Draw a line under Lighthouse events: Mumford

More than half of investors in the Lighthouse Group – 53.17 per cent – voted against proposals to de-list at the meeting, which was held on 31 July.

David Hickey, chairman of the Lighthouse Group, who had unveiled proposals last month for Lighthouse to de-list, claiming it was no longer advantageous, said after the result: “The business remains in good shape, being both cash positive and debt free.”

He said the firm would continue to comply with Aim rules and respect shareholder preferences.

The proposals had attracted anger from shareholders such as Paul Mumford, senior investment manager for Cavendish Asset Management, who has a 5 per cent holding in Lighthouse Group shares in his £17m Aim fund. He claimed that the current negative investor sentiment towards IFA firms was only temporary.

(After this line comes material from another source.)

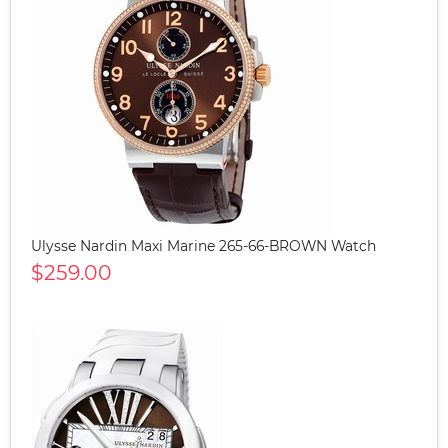
Ulysse Nardin Maxi Marine 265-66-BROWN Watch
$259.00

Mr Mumford said: “Now it is time to draw a line under events and look to the future. As the management notes, the company is cash rich, with a strong balance sheet; while RDR may present an initial challenge, we continue to believe that the company will benefit from the demise of its weaker competitors in the sector.”

Another shareholder, Simon Taylor-Young, who formerly advised on mergers and acquisitions, claimed the announcement that the IFA firm was to de-list had created a poor price for sellers.

The share price of Lighthouse was 5.75p before the de-listing proposals and had fallen to 3p in recent weeks. It had bounced back to 4.25p at the time of going to press. Mr Hickey had suggested there was a “perfect storm” building against IFAs and their ability to list and raise funding for future growth.

He suggested the retail distribution review, economic climate and general negative investor attitudes towards financial services had combined to work against IFAs’ ability to obtain funding.

Meanwhile, another listed IFA firm, AFH Financial Group, which trades on UK exchange Plus, reported a 14 per cent increase in pre-tax profits to £437,641, in its interim results.

Alan Hudson, chairman and chief executive of AFH, said: “Despite increased costs, market volatility and a reduction in adviser productivity due to taking exams, the group remains profitable, cash generative and extremely well placed to take advantage of changes in the sector as a result of the RDR.”